Где заходит речь об "устранении" этического — там это действительно вопрос всех вопросов, затмевающий все остальное: действительно ли к тебе обращается абсолютное, или это какая-то его имитация? Причем следует принимать во внимание, что, как об этом рассказывается в Библии, голос Бога, обращающийся к отдельному человеку, есть "голос рассеявшегося безмолвия" (3 Цар 19:12)', в то время как голос Молоха чаще всего раздается подобно мощному реву. Представляется, однако, что чрезвычайно трудно отличить одно от другого, в особенности в наше время.

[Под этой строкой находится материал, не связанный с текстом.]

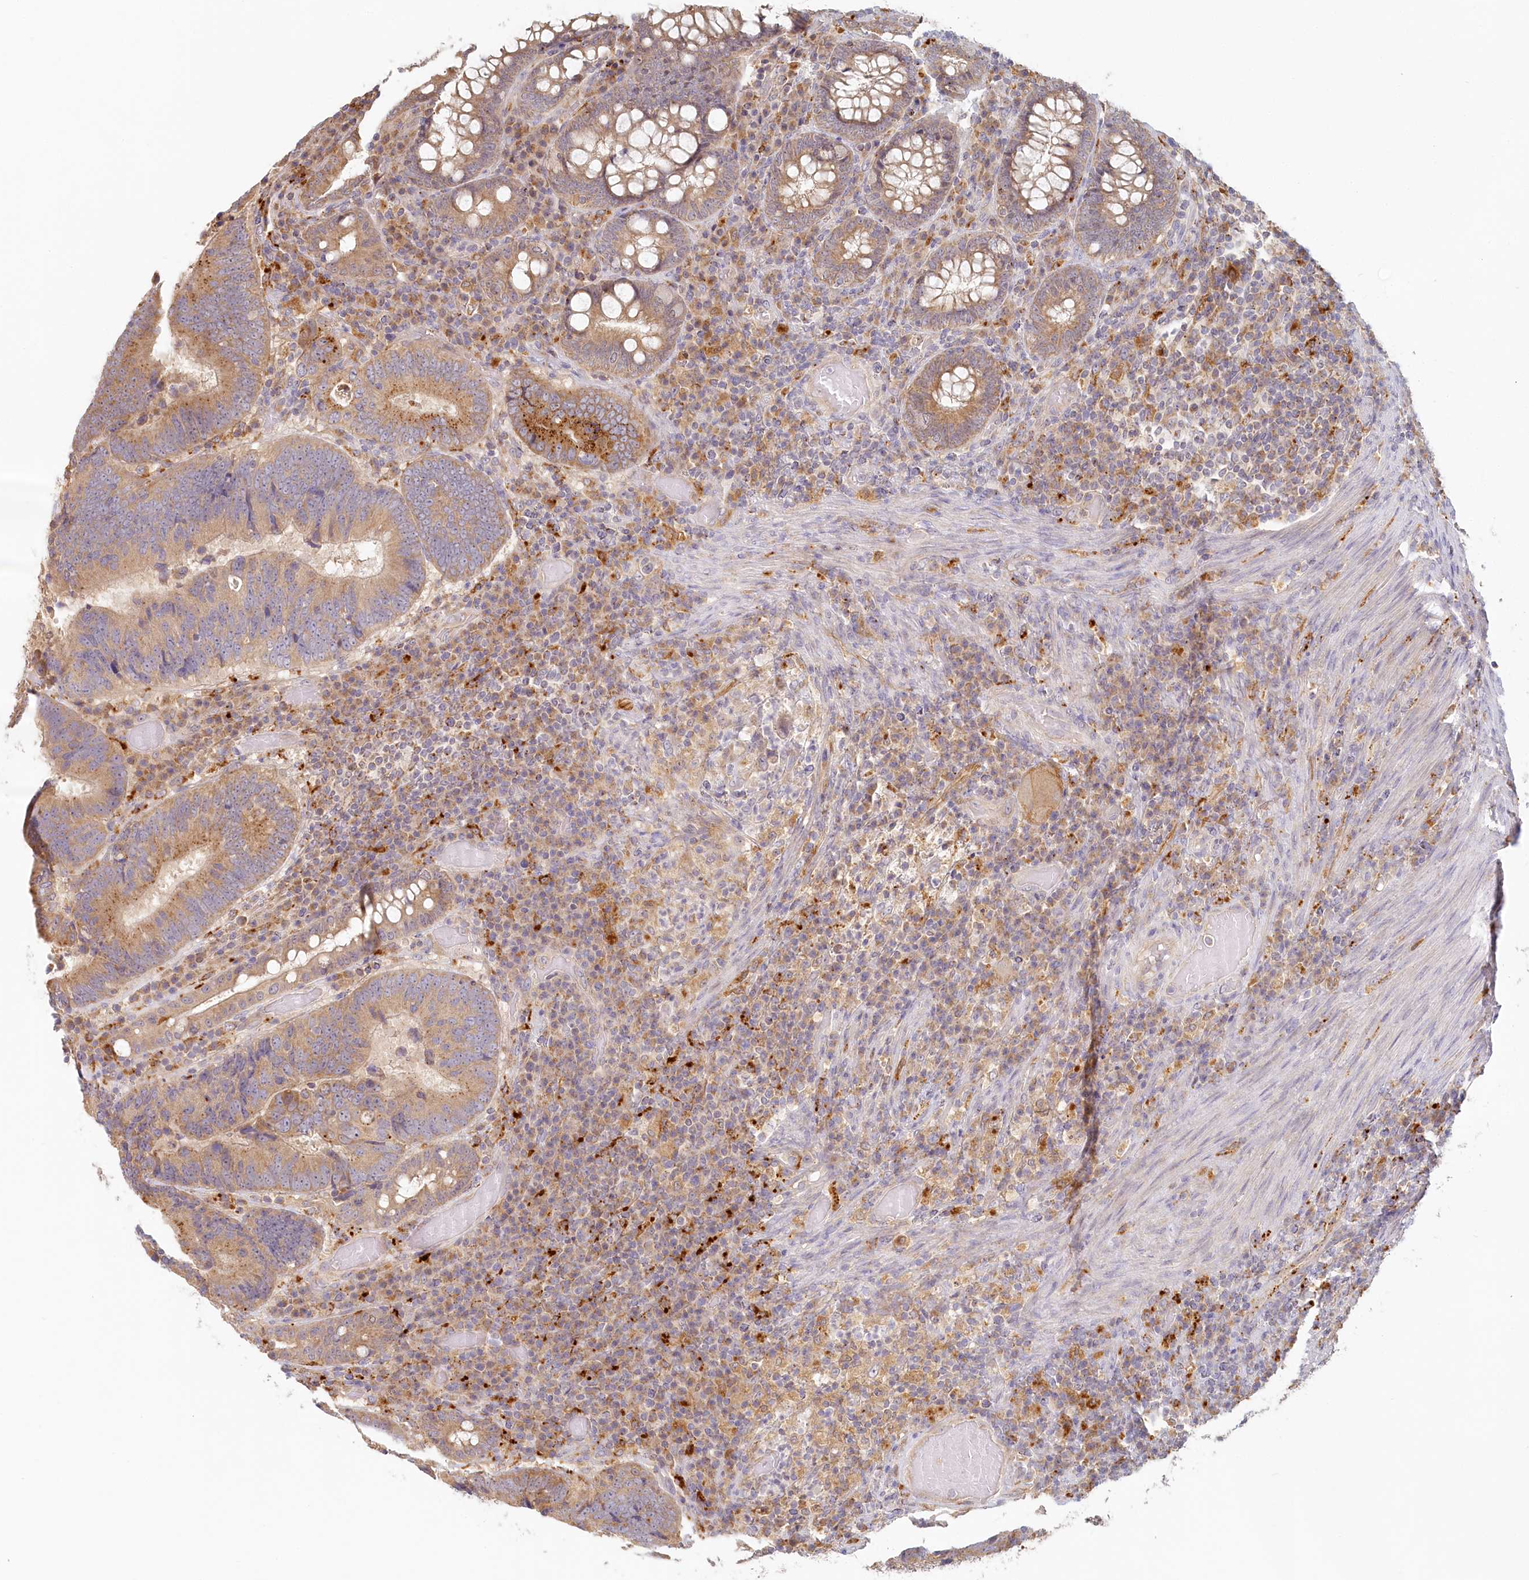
{"staining": {"intensity": "moderate", "quantity": ">75%", "location": "cytoplasmic/membranous"}, "tissue": "colorectal cancer", "cell_type": "Tumor cells", "image_type": "cancer", "snomed": [{"axis": "morphology", "description": "Adenocarcinoma, NOS"}, {"axis": "topography", "description": "Colon"}], "caption": "Protein analysis of adenocarcinoma (colorectal) tissue exhibits moderate cytoplasmic/membranous positivity in about >75% of tumor cells.", "gene": "VSIG1", "patient": {"sex": "female", "age": 78}}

Это время, когда устранение этического наполняет весь мир в какой-то карикатурной форме. Конечно, и прежде мир был постоянно наполнен имитациями абсолютного, снова и снова из темноты раздавалось обращенное к человеку требование принести Исаака в жертву, и здесь действительно только сам отдельный человек мог решать, что имеется в виду под Исааком. Но во все прежние времена случалось и то, что в сердце человеческое проникали иногда бледные, иногда яркие образы абсолютного, все вместе неверные — и все-таки истинные, мимолетные, как сновидения, — и все-таки удостоверенные в вечности. Каким бы недостаточным ни было это присутствие, все равно стоило любому человеку, поскольку конкретность присутствия жила в его душе, к нему обратиться, — и опасность поддаться обманчивости голоса ему больше не грозила. Все переменилось с тех пор, как были произнесены слова Ницше "Бог мертв!", т. е., вообще говоря, с тех пор, как стала отмирать сила образности человеческого сердца — с тех пор, как духовный взор более не улавливает явления абсолютного. Ложные абсолюты властвуют над душой, которая более не в состоянии обратить их в бегство посредством истинного образа. Повсюду, на всем протяжении человеческого мира, на Востоке и на Западе, слева и справа, они без помех пронизывают слой этического и требуют от тебя "жертвы". Снова и снова, когда я вопрошаю благородные юные души: "Почему ты жертвуешь самым своим драгоценнейшим, подлинностью своей личности?" — мне отвечают: "Именно это, эта тягчайшая жертва, должна быть принесена для…" — неважно, для чего, — "для достижения равенства", "для достижения свободы" или для чего там еще. И они доверчиво приносят жертвы: в царстве Молоха лгут искренние и пытают милосердные, чистосердечно полагая, что братоубийство проложит путь к братству! Кажется, не существует избавления от этого наиболее злостного из всех идолопоклонств.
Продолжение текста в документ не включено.